Potential Outcomes and Benefits. These studies will determine if immune suppression is sufficiently reduced in individuals with metastatic disease so that they are candidates for immune therapy. Demonstrating the existence of a therapeutic “window” will support the feasibility of immunotherapy and may clarify when individuals will be maximally responsive to immune-based therapies.
Background: Novel immunotherapy strategies are being developed for the treatment of metastatic mammary cancer. The guarded success of some of these innovative approaches is providing hope that more effective immunotherapies can be developed. The therapeutic efficacy of immunotherapy is entirely dependent on patients’ ability to immunologically respond to tumor antigens. Although primary, solid tumors are known to be potent inducers of immune suppression, there is little information on the immune competence of post-surgery individuals with latent or active metastatic disease.

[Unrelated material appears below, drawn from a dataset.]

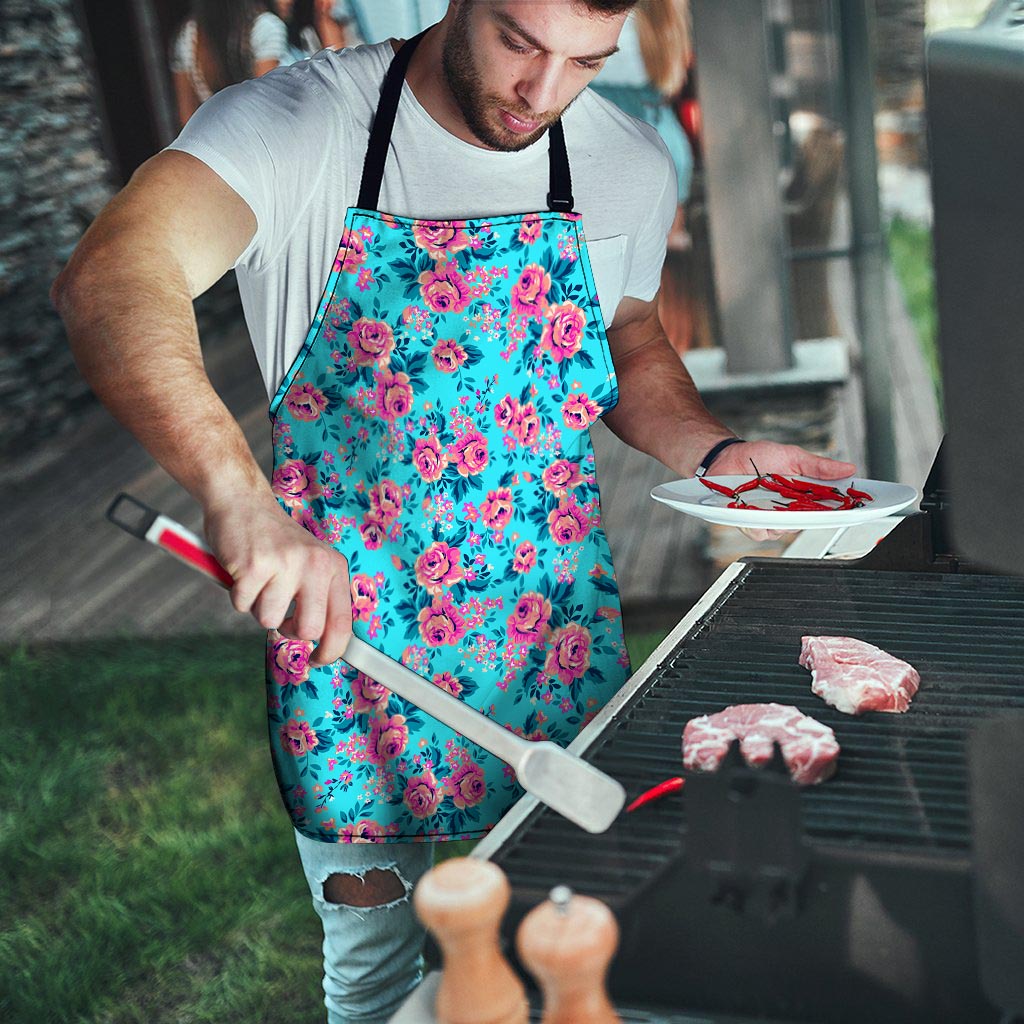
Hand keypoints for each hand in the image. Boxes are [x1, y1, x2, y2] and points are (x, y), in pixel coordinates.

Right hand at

Objective/Hypothesis: We hypothesize that surgical removal of a primary mammary tumor reduces tumor-induced immune suppression and opens a “window” of time during which individuals are minimally immunosuppressed and maximally responsive to immunotherapy.

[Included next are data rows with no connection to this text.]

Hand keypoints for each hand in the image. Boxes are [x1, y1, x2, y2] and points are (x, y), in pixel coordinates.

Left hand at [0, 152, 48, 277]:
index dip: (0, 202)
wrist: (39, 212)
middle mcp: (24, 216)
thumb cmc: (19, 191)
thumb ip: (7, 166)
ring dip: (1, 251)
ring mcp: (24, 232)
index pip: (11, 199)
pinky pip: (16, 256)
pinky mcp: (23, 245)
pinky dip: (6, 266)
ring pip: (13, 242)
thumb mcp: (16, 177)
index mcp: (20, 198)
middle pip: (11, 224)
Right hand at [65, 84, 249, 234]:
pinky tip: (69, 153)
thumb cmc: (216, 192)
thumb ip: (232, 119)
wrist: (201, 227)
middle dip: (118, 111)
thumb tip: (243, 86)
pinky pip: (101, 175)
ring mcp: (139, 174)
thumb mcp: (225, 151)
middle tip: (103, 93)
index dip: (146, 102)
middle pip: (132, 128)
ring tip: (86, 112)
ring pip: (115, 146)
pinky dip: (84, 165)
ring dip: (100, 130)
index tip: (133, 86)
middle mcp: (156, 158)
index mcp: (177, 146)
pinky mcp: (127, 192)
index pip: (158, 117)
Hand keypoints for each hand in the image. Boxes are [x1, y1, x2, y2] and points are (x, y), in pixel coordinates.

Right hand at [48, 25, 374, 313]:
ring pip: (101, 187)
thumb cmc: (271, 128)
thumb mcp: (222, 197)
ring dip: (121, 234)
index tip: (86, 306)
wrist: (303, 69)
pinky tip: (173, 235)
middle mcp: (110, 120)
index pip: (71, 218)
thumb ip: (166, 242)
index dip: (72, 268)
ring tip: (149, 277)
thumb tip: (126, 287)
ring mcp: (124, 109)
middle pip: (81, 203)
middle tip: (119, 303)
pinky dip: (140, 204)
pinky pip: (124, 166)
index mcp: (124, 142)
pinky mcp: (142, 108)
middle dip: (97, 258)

Specific Aims: We will identify the therapeutic “window” by completing the following specific aims using a mammary tumor whose progressive growth in mice is very similar to the progression of human breast cancer. 1) Determine if individuals are “tolerant” to their tumor markers (“antigens”) and therefore do not make an immune response against it. 2) Determine if a population of inhibitor lymphocytes, called CD4+CD25+ T regulatory cells (T regs) that block the development of anti-tumor immunity, are made. 3) Determine if myeloid suppressor cells (MSC), which inhibit immunity by blocking the development of other cells that are essential for effective anti-tumor immunity, are present. Study Design: Primary mammary gland tumors will be surgically removed from mice with primary and metastatic mammary carcinoma (4T1tumor). At different time points thereafter as metastatic disease progresses, individual mice will be tested for tolerance (Aim 1), MSC (Aim 2), or T regs. Metastatic disease will be quantified and compared to immune responsiveness. Potential Outcomes and Benefits: Patients with metastatic breast cancer are potential candidates for novel immunotherapies. These studies will provide valuable information on the effects of metastatic disease on an individual’s ability to respond to immunotherapy. This information is essential for predicting if patients will be responsive to immunotherapy, and for identifying a potential therapeutic “window.”